BeautifulSoup Scraper

Fetch and parse HTML via micropip/requests.

Try BeautifulSoup Scraper Code

How it Works

While requests normally requires a local OS socket, PyRun maps requests functionality over the browser fetch API.

This allows parsing of open CORS pages.

Source Code

Scrapes Hacker News top story headlines dynamically.

scraper.py
Try in Editor
import requests
from bs4 import BeautifulSoup

# PyRun uses micropip internally to make requests 
# through the browser's fetch API
url = 'https://news.ycombinator.com'
print(f"Fetching {url}...\n")

response = requests.get(url)
soup = BeautifulSoup(response.text, 'html.parser')
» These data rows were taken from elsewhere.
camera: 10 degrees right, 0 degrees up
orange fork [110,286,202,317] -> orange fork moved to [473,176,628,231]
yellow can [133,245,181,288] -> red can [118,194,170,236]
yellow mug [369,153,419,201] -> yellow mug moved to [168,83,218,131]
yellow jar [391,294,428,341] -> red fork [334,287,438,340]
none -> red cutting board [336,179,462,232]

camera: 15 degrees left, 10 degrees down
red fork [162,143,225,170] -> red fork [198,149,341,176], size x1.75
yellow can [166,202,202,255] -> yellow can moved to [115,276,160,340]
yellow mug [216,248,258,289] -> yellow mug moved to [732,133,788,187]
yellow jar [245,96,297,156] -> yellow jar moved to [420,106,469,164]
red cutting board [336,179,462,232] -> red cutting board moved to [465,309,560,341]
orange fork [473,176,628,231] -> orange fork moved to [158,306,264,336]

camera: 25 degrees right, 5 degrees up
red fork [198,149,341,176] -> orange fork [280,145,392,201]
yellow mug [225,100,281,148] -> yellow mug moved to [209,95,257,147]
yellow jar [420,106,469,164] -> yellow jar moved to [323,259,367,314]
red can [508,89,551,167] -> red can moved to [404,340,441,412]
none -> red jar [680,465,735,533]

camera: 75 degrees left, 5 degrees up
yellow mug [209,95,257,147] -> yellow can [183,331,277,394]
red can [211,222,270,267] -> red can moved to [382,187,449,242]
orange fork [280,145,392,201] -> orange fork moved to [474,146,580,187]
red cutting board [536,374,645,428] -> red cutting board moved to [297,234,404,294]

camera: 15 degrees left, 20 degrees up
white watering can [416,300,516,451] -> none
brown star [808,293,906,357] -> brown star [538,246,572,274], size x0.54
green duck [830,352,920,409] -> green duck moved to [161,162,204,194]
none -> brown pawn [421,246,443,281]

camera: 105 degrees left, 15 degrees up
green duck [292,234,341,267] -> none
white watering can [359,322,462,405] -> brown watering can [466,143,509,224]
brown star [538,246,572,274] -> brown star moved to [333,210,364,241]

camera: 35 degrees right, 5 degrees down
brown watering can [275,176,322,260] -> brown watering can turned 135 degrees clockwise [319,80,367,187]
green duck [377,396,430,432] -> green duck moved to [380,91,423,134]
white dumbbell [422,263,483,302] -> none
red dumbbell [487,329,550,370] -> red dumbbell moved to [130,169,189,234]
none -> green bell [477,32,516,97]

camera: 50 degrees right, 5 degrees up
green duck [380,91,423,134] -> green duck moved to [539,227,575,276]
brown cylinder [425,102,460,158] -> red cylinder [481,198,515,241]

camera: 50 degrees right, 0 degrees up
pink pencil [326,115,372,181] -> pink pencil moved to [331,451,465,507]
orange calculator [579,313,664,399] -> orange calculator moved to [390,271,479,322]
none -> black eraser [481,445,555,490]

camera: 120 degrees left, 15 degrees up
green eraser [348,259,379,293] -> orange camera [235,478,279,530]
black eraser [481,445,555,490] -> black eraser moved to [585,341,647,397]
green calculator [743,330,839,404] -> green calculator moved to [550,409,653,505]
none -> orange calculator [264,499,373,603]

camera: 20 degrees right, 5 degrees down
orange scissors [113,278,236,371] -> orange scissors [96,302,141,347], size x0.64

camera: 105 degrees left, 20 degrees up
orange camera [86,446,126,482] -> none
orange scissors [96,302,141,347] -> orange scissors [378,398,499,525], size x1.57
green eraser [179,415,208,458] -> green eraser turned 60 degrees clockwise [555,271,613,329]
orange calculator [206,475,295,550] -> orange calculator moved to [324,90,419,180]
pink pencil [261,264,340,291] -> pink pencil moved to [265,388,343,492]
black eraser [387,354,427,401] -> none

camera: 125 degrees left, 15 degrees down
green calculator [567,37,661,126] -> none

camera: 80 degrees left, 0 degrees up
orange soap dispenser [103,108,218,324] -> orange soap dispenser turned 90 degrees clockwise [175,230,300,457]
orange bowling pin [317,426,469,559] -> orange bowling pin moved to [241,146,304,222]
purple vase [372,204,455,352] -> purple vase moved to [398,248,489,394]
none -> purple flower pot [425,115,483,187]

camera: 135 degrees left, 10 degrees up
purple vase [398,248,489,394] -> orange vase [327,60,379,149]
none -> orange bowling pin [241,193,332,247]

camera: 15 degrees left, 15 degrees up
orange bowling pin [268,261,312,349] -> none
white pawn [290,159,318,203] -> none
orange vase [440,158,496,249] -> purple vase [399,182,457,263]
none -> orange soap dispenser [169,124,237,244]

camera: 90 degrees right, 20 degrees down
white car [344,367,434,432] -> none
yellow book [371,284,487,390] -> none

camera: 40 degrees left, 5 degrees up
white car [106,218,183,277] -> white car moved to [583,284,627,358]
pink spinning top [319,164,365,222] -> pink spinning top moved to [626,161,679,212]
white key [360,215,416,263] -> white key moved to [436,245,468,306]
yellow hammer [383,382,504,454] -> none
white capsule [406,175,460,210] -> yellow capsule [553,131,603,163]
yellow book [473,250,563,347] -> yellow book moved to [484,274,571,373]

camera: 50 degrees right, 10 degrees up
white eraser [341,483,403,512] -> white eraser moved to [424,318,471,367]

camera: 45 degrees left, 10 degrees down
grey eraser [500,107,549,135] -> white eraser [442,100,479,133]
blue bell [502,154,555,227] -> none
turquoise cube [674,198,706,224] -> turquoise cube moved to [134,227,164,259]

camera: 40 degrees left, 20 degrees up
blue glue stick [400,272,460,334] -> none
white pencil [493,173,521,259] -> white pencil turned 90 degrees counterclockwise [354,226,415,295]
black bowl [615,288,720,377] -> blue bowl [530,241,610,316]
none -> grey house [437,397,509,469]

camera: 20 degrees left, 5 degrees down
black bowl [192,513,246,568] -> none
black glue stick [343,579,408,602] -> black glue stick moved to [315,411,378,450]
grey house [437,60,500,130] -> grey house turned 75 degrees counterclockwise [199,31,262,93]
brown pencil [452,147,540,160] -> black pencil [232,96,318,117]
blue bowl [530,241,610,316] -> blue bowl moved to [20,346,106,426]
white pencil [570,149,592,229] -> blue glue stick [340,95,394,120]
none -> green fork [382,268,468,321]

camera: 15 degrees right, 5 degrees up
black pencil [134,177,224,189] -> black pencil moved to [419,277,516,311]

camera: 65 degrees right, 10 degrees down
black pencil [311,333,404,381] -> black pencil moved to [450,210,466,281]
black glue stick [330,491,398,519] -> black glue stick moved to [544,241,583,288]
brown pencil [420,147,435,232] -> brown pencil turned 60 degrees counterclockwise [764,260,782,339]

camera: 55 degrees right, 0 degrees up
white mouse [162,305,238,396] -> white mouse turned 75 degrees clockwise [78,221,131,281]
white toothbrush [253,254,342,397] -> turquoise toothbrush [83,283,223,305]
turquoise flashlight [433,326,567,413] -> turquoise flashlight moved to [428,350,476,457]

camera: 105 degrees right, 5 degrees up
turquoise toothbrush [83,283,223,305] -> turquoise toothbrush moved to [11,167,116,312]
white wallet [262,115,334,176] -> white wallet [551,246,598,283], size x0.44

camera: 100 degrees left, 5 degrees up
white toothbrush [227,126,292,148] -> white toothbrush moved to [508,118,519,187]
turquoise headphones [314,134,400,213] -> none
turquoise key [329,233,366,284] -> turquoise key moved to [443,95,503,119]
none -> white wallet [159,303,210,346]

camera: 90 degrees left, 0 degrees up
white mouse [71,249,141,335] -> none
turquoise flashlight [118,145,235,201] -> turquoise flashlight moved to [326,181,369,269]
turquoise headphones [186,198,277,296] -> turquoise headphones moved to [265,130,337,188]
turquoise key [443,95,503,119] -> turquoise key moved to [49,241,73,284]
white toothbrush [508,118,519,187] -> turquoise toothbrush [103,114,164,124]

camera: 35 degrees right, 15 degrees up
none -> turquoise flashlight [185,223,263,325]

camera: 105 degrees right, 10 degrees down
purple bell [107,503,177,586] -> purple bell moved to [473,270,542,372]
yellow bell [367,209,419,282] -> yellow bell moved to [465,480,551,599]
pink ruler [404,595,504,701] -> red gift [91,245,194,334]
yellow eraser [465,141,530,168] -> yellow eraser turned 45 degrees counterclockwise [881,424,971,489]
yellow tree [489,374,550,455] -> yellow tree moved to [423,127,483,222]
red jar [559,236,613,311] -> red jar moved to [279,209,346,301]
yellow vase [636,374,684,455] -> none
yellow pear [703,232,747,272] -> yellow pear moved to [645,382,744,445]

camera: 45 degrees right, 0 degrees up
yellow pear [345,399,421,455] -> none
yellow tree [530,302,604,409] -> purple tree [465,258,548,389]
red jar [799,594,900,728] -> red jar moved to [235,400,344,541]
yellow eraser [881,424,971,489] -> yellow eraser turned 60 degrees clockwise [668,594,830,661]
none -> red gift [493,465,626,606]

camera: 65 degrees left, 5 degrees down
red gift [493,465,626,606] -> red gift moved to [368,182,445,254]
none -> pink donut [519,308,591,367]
print("=== Hacker News Top Stories ===")
# Find the story titles
titles = soup.find_all('span', class_='titleline', limit=5)

for i, title in enumerate(titles):
    link = title.find('a')
    text = link.text
    href = link.get('href')
    print(f"{i+1}. {text}")
    print(f"   Link: {href}\n")
Terminal Output
Fetching https://news.ycombinator.com...

=== Hacker News Top Stories ===
1. ...
   Link: ...

2. ...
   Link: ...

Real-world Applications

  • Web Scraping
  • Data Aggregation
  • SEO Auditing

Frequently Asked Questions

Why does a request occasionally fail?

If a site has strict CORS headers preventing browser fetch operations, it will fail. News.ycombinator currently permits open read CORS.